[Entries taken from a collection]
* * * * * * * * *
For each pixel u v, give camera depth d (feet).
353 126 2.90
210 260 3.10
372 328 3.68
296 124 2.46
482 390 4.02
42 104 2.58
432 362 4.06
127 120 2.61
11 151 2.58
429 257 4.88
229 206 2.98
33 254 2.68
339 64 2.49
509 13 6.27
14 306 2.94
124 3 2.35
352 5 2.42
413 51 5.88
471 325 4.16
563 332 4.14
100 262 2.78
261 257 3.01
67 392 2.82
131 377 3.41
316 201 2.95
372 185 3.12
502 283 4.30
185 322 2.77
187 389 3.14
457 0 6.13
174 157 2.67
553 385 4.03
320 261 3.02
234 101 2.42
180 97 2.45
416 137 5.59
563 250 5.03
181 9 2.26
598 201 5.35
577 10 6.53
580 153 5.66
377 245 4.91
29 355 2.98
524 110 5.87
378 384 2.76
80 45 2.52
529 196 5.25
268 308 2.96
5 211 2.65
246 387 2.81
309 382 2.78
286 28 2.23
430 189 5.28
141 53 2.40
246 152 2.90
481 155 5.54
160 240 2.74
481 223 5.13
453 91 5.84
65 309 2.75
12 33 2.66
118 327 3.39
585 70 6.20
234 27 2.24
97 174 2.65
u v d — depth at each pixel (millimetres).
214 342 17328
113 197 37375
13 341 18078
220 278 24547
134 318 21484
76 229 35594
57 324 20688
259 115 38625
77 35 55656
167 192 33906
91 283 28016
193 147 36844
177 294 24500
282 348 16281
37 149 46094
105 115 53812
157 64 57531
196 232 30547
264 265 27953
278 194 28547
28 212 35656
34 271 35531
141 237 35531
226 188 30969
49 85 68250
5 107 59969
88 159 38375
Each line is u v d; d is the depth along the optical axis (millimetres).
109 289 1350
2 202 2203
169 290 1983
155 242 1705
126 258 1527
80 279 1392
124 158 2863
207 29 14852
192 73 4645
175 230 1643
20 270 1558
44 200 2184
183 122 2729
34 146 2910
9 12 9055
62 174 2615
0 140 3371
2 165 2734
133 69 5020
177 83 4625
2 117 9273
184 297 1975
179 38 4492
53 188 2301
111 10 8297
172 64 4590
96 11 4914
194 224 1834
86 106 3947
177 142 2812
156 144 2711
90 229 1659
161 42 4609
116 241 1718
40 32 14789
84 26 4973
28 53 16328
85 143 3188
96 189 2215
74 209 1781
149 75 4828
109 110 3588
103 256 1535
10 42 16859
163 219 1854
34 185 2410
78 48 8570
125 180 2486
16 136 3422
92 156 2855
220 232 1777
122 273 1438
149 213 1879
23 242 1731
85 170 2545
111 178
* * * * * * * * *
**What you are asked to do:**
From the first line to the last, return the data exactly.

**Answer:**
For each pixel u v, give camera depth d (feet).
353 126 2.90
210 260 3.10
372 328 3.68
296 124 2.46
482 390 4.02
42 104 2.58
432 362 4.06
127 120 2.61
11 151 2.58
429 257 4.88
229 206 2.98
33 254 2.68
339 64 2.49
509 13 6.27
14 306 2.94
124 3 2.35
352 5 2.42
413 51 5.88
471 325 4.16
563 332 4.14
100 262 2.78
261 257 3.01
67 392 2.82
131 377 3.41
316 201 2.95
372 185 3.12
502 283 4.30
185 322 2.77
187 389 3.14
457 0 6.13
174 157 2.67
553 385 4.03
320 261 3.02
234 101 2.42
180 97 2.45
416 137 5.59
563 250 5.03
181 9 2.26
598 201 5.35
577 10 6.53
580 153 5.66
377 245 4.91
29 355 2.98
524 110 5.87
378 384 2.76
80 45 2.52
529 196 5.25
268 308 2.96
5 211 2.65
246 387 2.81
309 382 2.78
286 28 2.23
430 189 5.28
141 53 2.40
246 152 2.90
481 155 5.54
160 240 2.74
481 223 5.13
453 91 5.84
65 309 2.75
12 33 2.66
118 327 3.39
585 70 6.20
234 27 2.24
97 174 2.65
u v d — depth at each pixel (millimetres).
214 342 17328
113 197 37375
13 341 18078
220 278 24547
134 318 21484
76 229 35594
57 324 20688
259 115 38625
77 35 55656
167 192 33906
91 283 28016
193 147 36844
177 294 24500
282 348 16281
37 149 46094
105 115 53812
157 64 57531
196 232 30547
264 265 27953
278 194 28547
28 212 35656
34 271 35531
141 237 35531
226 188 30969
49 85 68250
5 107 59969
88 159 38375
Each line is u v d; d is the depth along the optical axis (millimetres).
109 289 1350
2 202 2203
169 290 1983
155 242 1705
126 258 1527
80 279 1392
124 158 2863
207 29 14852
192 73 4645
175 230 1643
20 270 1558
44 200 2184
183 122 2729
34 146 2910
9 12 9055
62 174 2615
0 140 3371
2 165 2734
133 69 5020
177 83 4625
2 117 9273
184 297 1975
179 38 4492
53 188 2301
111 10 8297
172 64 4590
96 11 4914
194 224 1834
86 106 3947
177 142 2812
156 144 2711
90 229 1659
161 42 4609
116 241 1718
40 32 14789
84 26 4973
28 53 16328
85 143 3188
96 189 2215
74 209 1781
149 75 4828
109 110 3588
103 256 1535
10 42 16859
163 219 1854
34 185 2410
78 48 8570
125 180 2486
16 136 3422
92 156 2855
220 232 1777
122 273 1438
149 213 1879
23 242 1731
85 170 2545
111 178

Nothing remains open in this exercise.